* [INSTRUCTIONS FOR THE TASK]:
In the data below, the answer is the run of lines from the line containing "M 930,1424 L" through the line containing "M 836,1521 L", both included; print it exactly and nothing else.

#### DATA UNDER STUDY ####

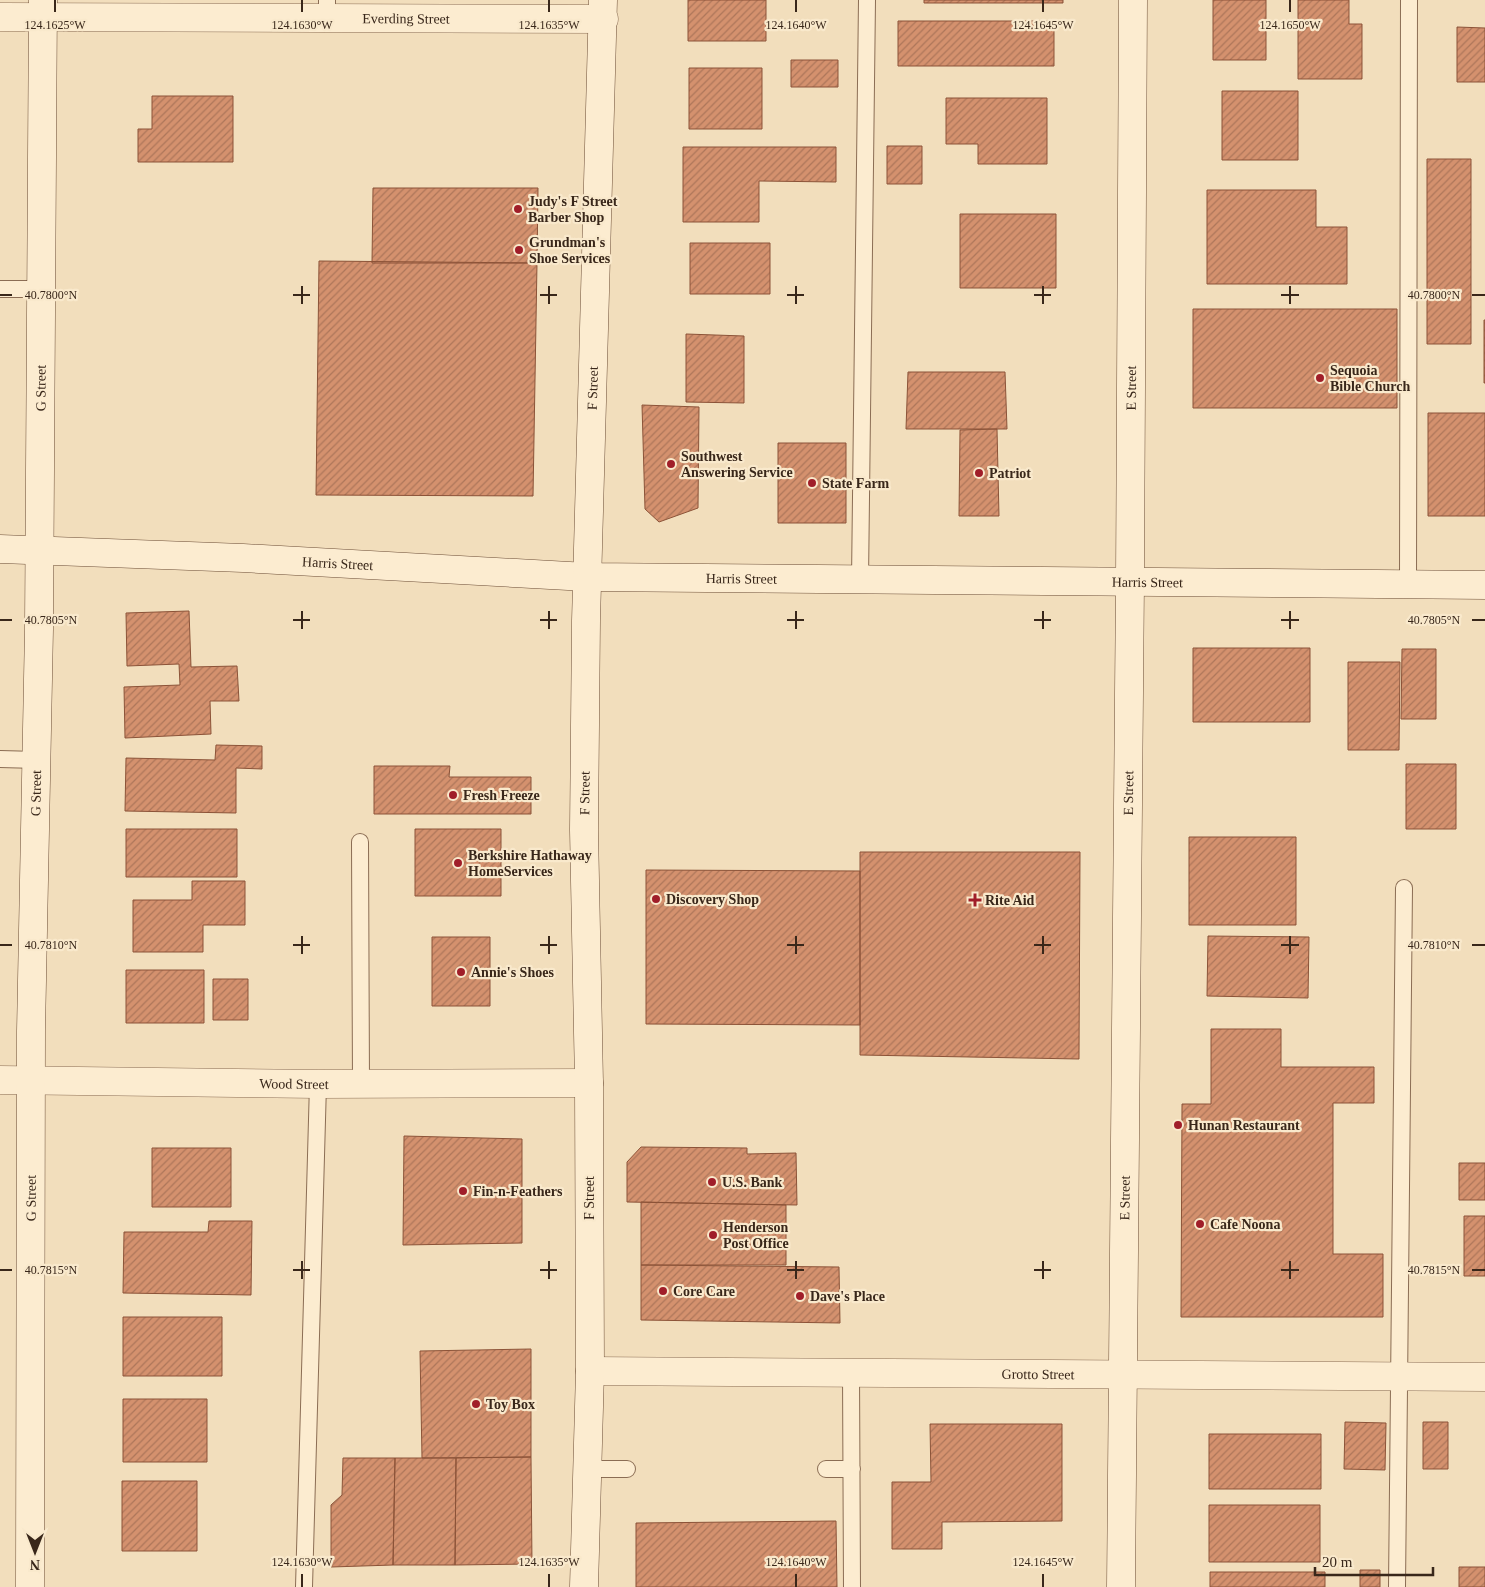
<svg xmlns="http://www.w3.org/2000/svg" width="1485" height="1587" font-family="Georgia,serif">
	<style>
		.building { fill: url(#building-hatch); stroke: #8c5338 }
		.lines { fill: none; stroke-linecap: round; stroke-linejoin: round }
		.lane-casing { stroke: #8b6d54; stroke-width: 18 }
		.street-casing { stroke: #8b6d54; stroke-width: 29 }
		.secondary-casing { stroke: #6d4e37; stroke-width: 29 }
		.lane { stroke: #fcecd0; stroke-width: 16 }
		.street { stroke: #fcecd0; stroke-width: 28 }
		.secondary { stroke: #fcecd0; stroke-width: 28 }
		.ticks { fill: none; stroke: #39271a; stroke-width: 2 }
		.poi-dot { fill: #a01e29; stroke: #f9e9cc; stroke-width: 2 }
		.labels { text-anchor: middle; dominant-baseline: central; stroke-width: 4.5; stroke-linejoin: round; paint-order: stroke }
		.street-label { font-size: 14px; fill: #39271a; stroke: #f9e9cc }
		.poi-label { font-size: 14px; font-weight: bold; fill: #39271a; stroke: #f9e9cc; text-anchor: start }
		.ticks-label { font-size: 12px; text-anchor: middle; fill: #39271a; stroke: #f9e9cc; stroke-width: 4.5; stroke-linejoin: round; paint-order: stroke }
	</style>
	<defs>
		<pattern id="building-hatch" width="6" height="6" patternUnits="userSpaceOnUse" patternTransform="scale(1.25)"><rect width="6" height="6" fill="#d4916e"/><path d="M-1 1l2-2M0 6l6-6M5 7l2-2" fill="none" stroke="#ad765a"/></pattern>
	</defs>
	<rect width="100%" height="100%" fill="#f2debc"/>
	<!-- building -->
	<path class="building" d="M 688,0 L 766,0 L 766,41 L 688,41 Z
		M 924,0 L 1063,0 L 1063,3 L 924,3 Z
		M 1213,0 L 1266,0 L 1266,60 L 1213,60 Z
		M 1298,0 L 1349,0 L 1349,24 L 1362,24 L 1362,79 L 1298,79 Z
		M 898,21 L 1054,21 L 1054,66 L 898,66 Z
		M 1457,27 L 1485,28 L 1485,82 L 1457,82 Z
		M 791,60 L 838,60 L 838,87 L 791,87 Z
		M 689,68 L 762,68 L 762,129 L 689,129 Z
		M 1222,91 L 1298,91 L 1298,160 L 1222,160 Z
		M 152,96 L 233,96 L 233,162 L 138,162 L 138,129 L 152,129 Z
		M 946,98 L 1047,98 L 1047,164 L 978,164 L 978,144 L 946,144 Z
		M 887,146 L 922,146 L 922,184 L 887,184 Z
		M 683,147 L 836,147 L 836,182 L 759,181 L 759,222 L 683,222 Z
		M 1427,159 L 1471,159 L 1471,344 L 1427,344 Z
		M 373,188 L 538,188 L 537,263 L 372,263 Z
		M 1207,190 L 1316,190 L 1316,227 L 1347,227 L 1347,284 L 1207,284 Z
		M 960,214 L 1056,214 L 1056,288 L 960,288 Z
		M 690,243 L 770,243 L 770,294 L 690,294 Z
		M 319,261 L 537,263 L 533,496 L 316,495 Z
		M 1193,309 L 1397,309 L 1397,408 L 1193,408 Z
		M 1484,320 L 1485,320 L 1485,383 L 1484,383 Z
		M 686,334 L 744,336 L 744,403 L 686,402 Z
		M 908,372 L 1005,372 L 1007,429 L 906,429 Z
		M 642,405 L 699,407 L 698,508 L 659,522 L 645,509 Z
		M 1428,413 L 1485,413 L 1485,516 L 1428,516 Z
		M 997,429 L 999,516 L 959,516 L 960,430 Z
		M 778,443 L 846,443 L 846,523 L 778,523 Z
		M 189,611 L 191,667 L 237,666 L 239,701 L 210,701 L 211,734 L 125,738 L 124,687 L 180,685 L 179,664 L 127,666 L 126,613 Z
		M 1193,648 L 1310,648 L 1310,722 L 1193,722 Z
		M 1402,649 L 1436,649 L 1436,719 L 1401,719 Z
		M 1348,662 L 1400,662 L 1399,750 L 1348,750 Z
		M 216,745 L 262,746 L 262,769 L 236,768 L 236,813 L 125,811 L 126,758 L 215,760 Z
		M 1406,764 L 1456,764 L 1456,829 L 1406,829 Z
		M 374,766 L 450,766 L 449,777 L 531,777 L 531,814 L 374,814 Z
		M 126,829 L 237,829 L 237,877 L 126,877 Z
		M 415,829 L 501,829 L 501,896 L 415,896 Z
		M 1189,837 L 1296,837 L 1296,925 L 1189,925 Z
		M 860,852 L 1080,852 L 1079,1059 L 860,1055 Z
		M 646,870 L 860,871 L 860,1025 L 646,1024 Z
		M 192,881 L 245,881 L 245,925 L 203,925 L 203,952 L 133,952 L 133,900 L 192,900 Z
		M 1208,936 L 1309,937 L 1308,998 L 1207,996 Z
		M 432,937 L 490,937 L 490,1006 L 432,1006 Z
		M 126,970 L 204,970 L 204,1023 L 126,1023 Z
		M 213,979 L 248,979 L 248,1020 L 213,1020 Z
		M 1211,1029 L 1281,1029 L 1281,1067 L 1374,1067 L 1374,1103 L 1333,1103 L 1333,1254 L 1383,1254 L 1383,1317 L 1181,1317 L 1182,1104 L 1211,1104 Z
		M 404,1136 L 522,1139 L 522,1243 L 403,1245 Z
		M 641,1147 L 747,1148 L 747,1154 L 796,1153 L 797,1205 L 627,1202 L 627,1162 Z
		M 152,1148 L 231,1148 L 231,1207 L 152,1207 Z
		M 1459,1163 L 1485,1163 L 1485,1200 L 1459,1200 Z
		M 641,1202 L 786,1205 L 786,1265 L 641,1265 Z
		M 1464,1216 L 1485,1216 L 1485,1276 L 1464,1276 Z
		M 209,1221 L 252,1221 L 251,1295 L 123,1293 L 124,1232 L 208,1232 Z
		M 641,1265 L 839,1267 L 840,1323 L 641,1320 Z
		M 123,1317 L 222,1317 L 222,1376 L 123,1376 Z
		M 531,1349 L 531,1457 L 422,1458 L 420,1351 Z
		M 123,1399 L 207,1399 L 207,1462 L 123,1462 Z
		M 1345,1422 L 1386,1423 L 1385,1470 L 1344,1469 Z
		M 1423,1422 L 1448,1422 L 1448,1469 L 1423,1469 Z
		M 930,1424 L 1062,1424 L 1062,1521 L 942,1522 L 942,1549 L 892,1549 L 892,1482 L 931,1482 Z
		M 1209,1434 L 1321,1434 L 1321,1489 L 1209,1489 Z
		M 531,1457 L 532,1564 L 455,1565 L 456,1458 Z
		M 343,1458 L 395,1458 L 393,1565 L 331,1567 L 331,1505 L 342,1495 Z
		M 395,1458 L 456,1458 L 455,1565 L 393,1565 Z
		M 122,1481 L 197,1481 L 197,1551 L 122,1551 Z
		M 1209,1505 L 1320,1505 L 1320,1562 L 1209,1562 Z
		M 836,1521 L 837,1587 L 636,1587 L 636,1523 Z
		M 1459,1567 L 1485,1567 L 1485,1587 L 1459,1587 Z
		M 1360,1570 L 1380,1570 L 1380,1587 L 1360,1587 Z
		M 1210,1572 L 1325,1572 L 1325,1587 L 1210,1587 Z"/>
	<g class="lines">
		<defs>
			<path id="lane" d="M 327,0 L 327,18
				M 0,289 L 41,289
				M 860,580 L 867,0
				M 1408,585 L 1409,0
				M 0,759 L 37,760
				M 360,842 L 361,1084
				M 851,1372 L 852,1587
				M 587,1469 L 627,1469
				M 826,1469 L 852,1469
				M 304,1587 L 318,1084
				M 1397,1587 L 1404,888"/>
			<g id="street">
				<path id="s1" d="M 0,17 L 604,19"/>
				<path id="s2" d="M 0,1080 L 318,1084 L 589,1083"/>
				<path id="s3" d="M 590,1371 L 1485,1377"/>
			</g>
			<g id="secondary">
				<path id="s4" d="M 0,549 L 243,558 L 587,577 L 1485,585"/>
				<path id="s5" d="M 30,1587 L 31,1031 L 39,629 L 43,0"/>
				<path id="s6" d="M 584,1587 L 590,1371 L 589,1083 L 584,830 L 586,621 L 603,0"/>
				<path id="s7" d="M 1121,1587 L 1130,582 L 1133,0"/>
			</g>
		</defs>
		<!-- lane casing -->
		<use href="#lane" class="lane-casing"/>
		<!-- street casing -->
		<use href="#street" class="street-casing"/>
		<!-- secondary casing -->
		<use href="#secondary" class="secondary-casing"/>
		<!-- lane -->
		<use href="#lane" class="lane"/>
		<!-- street -->
		<use href="#street" class="street"/>
		<!-- secondary -->
		<use href="#secondary" class="secondary"/>
	</g>
	<!-- ticks -->
	<path class="ticks" d="M 55,0 L 55,12M 302,0 L 302,12M 549,0 L 549,12M 796,0 L 796,12M 1043,0 L 1043,12M 1290,0 L 1290,12M 302,286 L 302,304M 549,286 L 549,304M 796,286 L 796,304M 1043,286 L 1043,304M 1290,286 L 1290,304M 0,295 L 12,295M 293,295 L 310,295M 540,295 L 557,295M 787,295 L 804,295M 1034,295 L 1051,295M 1281,295 L 1299,295M 1472,295 L 1485,295M 302,611 L 302,629M 549,611 L 549,629M 796,611 L 796,629M 1043,611 L 1043,629M 1290,611 L 1290,629M 0,620 L 12,620M 293,620 L 310,620M 540,620 L 557,620M 787,620 L 804,620M 1034,620 L 1051,620M 1281,620 L 1299,620M 1472,620 L 1485,620M 302,936 L 302,954M 549,936 L 549,954M 796,936 L 796,954M 1043,936 L 1043,954M 1290,936 L 1290,954M 0,945 L 12,945M 293,945 L 310,945M 540,945 L 557,945M 787,945 L 804,945M 1034,945 L 1051,945M 1281,945 L 1299,945M 1472,945 L 1485,945M 302,1261 L 302,1279M 549,1261 L 549,1279M 796,1261 L 796,1279M 1043,1261 L 1043,1279M 1290,1261 L 1290,1279M 0,1270 L 12,1270M 293,1270 L 310,1270M 540,1270 L 557,1270M 787,1270 L 804,1270M 1034,1270 L 1051,1270M 1281,1270 L 1299,1270M 1472,1270 L 1485,1270M 302,1574 L 302,1587M 549,1574 L 549,1587M 796,1574 L 796,1587M 1043,1574 L 1043,1587"/>
	<!-- markers -->
	<g class="poi-dot">
		<circle cx="518" cy="209" r="5"/>
		<circle cx="519" cy="250" r="5"/>
		<circle cx="1320" cy="378" r="5"/>
		<circle cx="671" cy="464" r="5"/>
		<circle cx="979" cy="473" r="5"/>
		<circle cx="812" cy="483" r="5"/>
		<circle cx="453" cy="795" r="5"/>
		<circle cx="458" cy="863" r="5"/>
		<circle cx="656" cy="899" r="5"/>
		<path d="M972.5 892.5h5v5h5v5h-5v5h-5v-5h-5v-5h5z"/>
		<circle cx="461" cy="972" r="5"/>
		<circle cx="1178" cy="1125" r="5"/>
		<circle cx="712" cy="1182" r="5"/>
		<circle cx="463" cy="1191" r="5"/>
		<circle cx="1200" cy="1224" r="5"/>
		<circle cx="713" cy="1235" r="5"/>
		<circle cx="663" cy="1291" r="5"/>
		<circle cx="800" cy="1296" r="5"/>
		<circle cx="476" cy="1404" r="5"/>
	</g>
	<g class="labels">
		<!-- street labels -->
		<g class="street-label">
			<text stroke="none"><textPath href="#s1" startOffset="406">Everding Street</textPath></text>
			<text stroke="none"><textPath href="#s5" startOffset="1199">G Street</textPath></text>
			<text stroke="none"><textPath href="#s6" startOffset="1199">F Street</textPath></text>
			<text stroke="none"><textPath href="#s7" startOffset="1199">E Street</textPath></text>
			<text stroke="none"><textPath href="#s4" startOffset="338">Harris Street</textPath></text>
			<text stroke="none"><textPath href="#s4" startOffset="742">Harris Street</textPath></text>
			<text stroke="none"><textPath href="#s4" startOffset="1148">Harris Street</textPath></text>
			<text stroke="none"><textPath href="#s5" startOffset="794">G Street</textPath></text>
			<text stroke="none"><textPath href="#s6" startOffset="794">F Street</textPath></text>
			<text stroke="none"><textPath href="#s7" startOffset="794">E Street</textPath></text>
			<text stroke="none"><textPath href="#s2" startOffset="294">Wood Street</textPath></text>
			<text stroke="none"><textPath href="#s5" startOffset="389">G Street</textPath></text>
			<text transform="translate(589 1198) rotate(-90)">F Street</text>
			<text stroke="none"><textPath href="#s7" startOffset="389">E Street</textPath></text>
			<text stroke="none"><textPath href="#s3" startOffset="448">Grotto Street</textPath></text>
		</g>
		<!-- poi labels -->
		<g class="poi-label">
			<text x="528" y="201">Judy's F Street<tspan x="528" dy="16">Barber Shop</tspan></text>
			<text x="529" y="242">Grundman's<tspan x="529" dy="16">Shoe Services</tspan></text>
			<text x="1330" y="370">Sequoia<tspan x="1330" dy="16">Bible Church</tspan></text>
			<text x="681" y="456">Southwest<tspan x="681" dy="16">Answering Service</tspan></text>
			<text x="989" y="473">Patriot</text>
			<text x="822" y="483">State Farm</text>
			<text x="463" y="795">Fresh Freeze</text>
			<text x="468" y="855">Berkshire Hathaway<tspan x="468" dy="16">HomeServices</tspan></text>
			<text x="666" y="899">Discovery Shop</text>
			<text x="985" y="900">Rite Aid</text>
			<text x="471" y="972">Annie's Shoes</text>
			<text x="1188" y="1125">Hunan Restaurant</text>
			<text x="722" y="1182">U.S. Bank</text>
			<text x="473" y="1191">Fin-n-Feathers</text>
			<text x="1210" y="1224">Cafe Noona</text>
			<text x="723" y="1227">Henderson<tspan x="723" dy="16">Post Office</tspan></text>
			<text x="673" y="1291">Core Care</text>
			<text x="810" y="1296">Dave's Place</text>
			<text x="486" y="1404">Toy Box</text>
		</g>
	</g>
	<g class="ticks-label">
		<text x="55" y="29">124.1625°W</text>
		<text x="302" y="29">124.1630°W</text>
		<text x="549" y="29">124.1635°W</text>
		<text x="796" y="29">124.1640°W</text>
		<text x="1043" y="29">124.1645°W</text>
		<text x="1290" y="29">124.1650°W</text>
		<text x="1434" y="299">40.7800°N</text>
		<text x="51" y="299">40.7800°N</text>
		<text x="1434" y="624">40.7805°N</text>
		<text x="51" y="624">40.7805°N</text>
		<text x="1434" y="949">40.7810°N</text>
		<text x="51" y="949">40.7810°N</text>
		<text x="1434" y="1274">40.7815°N</text>
		<text x="51" y="1274">40.7815°N</text>
		<text x="302" y="1566">124.1630°W</text>
		<text x="549" y="1566">124.1635°W</text>
		<text x="796" y="1566">124.1640°W</text>
		<text x="1043" y="1566">124.1645°W</text>
	</g>
	<!-- north arrow -->
	<g transform="translate(35 1552) rotate(180)" stroke="#f9e9cc" stroke-width="4" paint-order="stroke">
	<path d="M0-4L9 19L0 12L-9 19Z" fill="#39271a"/>
	<text y="-8" font-size="14" font-weight="bold" text-anchor="middle" fill="#39271a">N</text>
	</g>
	<!-- scale -->
	<path d="M1315 1567v8h118v-8" fill="none" stroke="#39271a" stroke-width="2.5"/>
	<text x="1322" y="1567" font-size="15" fill="#39271a" stroke="#f9e9cc" stroke-width="4" paint-order="stroke">20 m</text>
</svg>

####

* [COMPLETED EXERCISE]:
		M 930,1424 L 1062,1424 L 1062,1521 L 942,1522 L 942,1549 L 892,1549 L 892,1482 L 931,1482 Z
		M 1209,1434 L 1321,1434 L 1321,1489 L 1209,1489 Z
		M 531,1457 L 532,1564 L 455,1565 L 456,1458 Z
		M 343,1458 L 395,1458 L 393,1565 L 331,1567 L 331,1505 L 342,1495 Z
		M 395,1458 L 456,1458 L 455,1565 L 393,1565 Z
		M 122,1481 L 197,1481 L 197,1551 L 122,1551 Z
		M 1209,1505 L 1320,1505 L 1320,1562 L 1209,1562 Z
		M 836,1521 L 837,1587 L 636,1587 L 636,1523 Z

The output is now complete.